明日の蒼の空
「みんなのふっちゃんにとうちゃくー」

 ベンチに座ったまま、口の中に広がった五円チョコの後味を楽しんでいたとき、小さな男の子が青色の可愛らしい三輪車に乗ってやって来た。

 小さな前カゴに、たあくん号と書かれたプレートが取り付けられている。この男の子と会うのは私は初めて。

「菓絵おばちゃん、こんにちは。遊びに来たよ」
 小さな子供たちは、菓絵さんのことを、菓絵おばちゃんと呼んでいる。

「たあくん、こんにちは。いらっしゃい」
 再びお店の奥の部屋から出てきて、たあくんを笑顔で出迎えた菓絵さんの年齢は、見た感じ、三十歳くらい。私からしてみれば、お姉さんに見えるけど、小さな子供からしてみれば、おばさんに見えるのだと思う。

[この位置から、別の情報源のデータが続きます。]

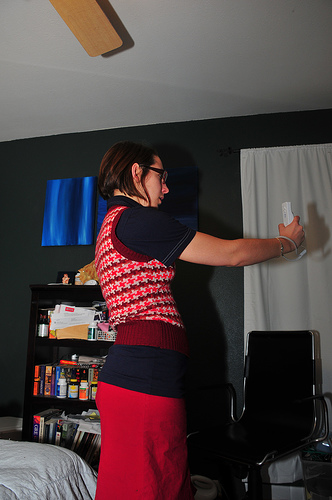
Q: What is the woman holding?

「ベーゴマの練習をしてきたよ。僕と勝負してくれる?」
 たあくんはそう言うと、三輪車から降りて、半ズボンのポケットから銀色のベーゴマと白色の紐を取り出した。

「いいわよ」
 嬉しそうな顔で応えた菓絵さんは、お店の軒先にベーゴマの台を運んできて、オレンジ色のエプロンのポケットから銀色のベーゴマと白色の紐を取り出した。

 駄菓子屋の店主さんでお絵描き教室の先生でもある菓絵さんのもう一つの顔は、ベーゴマの名人。菓絵さんに勝てる人は、菓絵さんのベーゴマの師匠である祖父さんしかいないとのこと。